- Theatrical release poster
- Directed by: Alejandro Monteverde
- Written by: Rod Barr
- Based on: Gospel of Matthew from the Bible
- Produced by: Leo Severino; Eduardo Verástegui;
- Starring: Deva Cassel; Sam Worthington; Ben Mendelsohn; Gael García Bernal; Jim Caviezel;
- Cinematography: Gorka Gómez Andreu
- Music by: John Debney
- Production companies: Kasbah Films 2521 Entertainment Metanoia Films
- Distributed by: Angel Studios
- Release date: December 11, 2026;
- Country: United States
- Language: English

= Zero A. D.: The Birth of Christ =

Upcoming American film

Zero A. D.: The Birth of Christ is an upcoming American epic biblical drama film set during the Massacre of the Innocents as told in the Gospel of Matthew from the Bible. Directed by Alejandro Monteverde, it stars Deva Cassel, Sam Worthington, Ben Mendelsohn, Gael García Bernal, and Jim Caviezel.

Zero A. D.: The Birth of Christ is scheduled to be released in the United States on December 11, 2026.

==Synopsis==
A young Joseph and Mary protect her child Jesus from a murderous King Herod.

==Cast==
- Deva Cassel as Mary
  - Sophie Sloan as Young Mary
- Jamie Ward as Joseph
- Sam Worthington as Antipater, Herod's son
- Ben Mendelsohn as Nahash
- Gael García Bernal as Joachim
- Jim Caviezel as Herod the Great

==Production==
The film, originally titled Bethlehem and described as a "spiritual thriller" revolving around the Massacre of the Innocents, was announced in November 2024, with Alejandro Monteverde set to direct for Angel, marking their third collaboration.

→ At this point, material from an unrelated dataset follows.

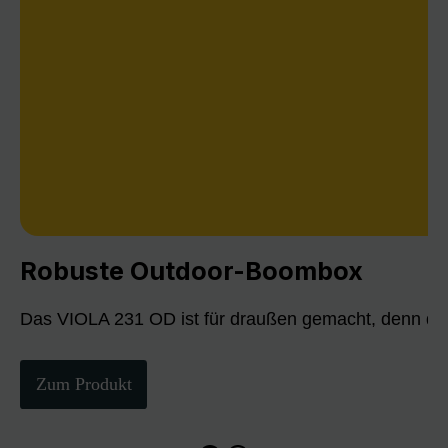
Robuste Outdoor-Boombox
Das VIOLA 231 OD ist für draußen gemacht, denn die
Zum Produkt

The cast includes Sam Worthington as Herod's son Antipater, Ben Mendelsohn as Nahash, Gael García Bernal as Joachim, and Deva Cassel as Mary.

Principal photography took place in Morocco in November 2024.

==Release==
The film was retitled Zero A.D. and was originally scheduled to be released by Angel Studios in the United States on December 19, 2025. However, Angel Studios acquired the rights to David and decided to release David in that slot and moved Zero A.D. to 2026. It is scheduled to be released in the United States by Angel Studios on December 11, 2026. The film was originally scheduled to be released on December 25, but was pushed to its current date.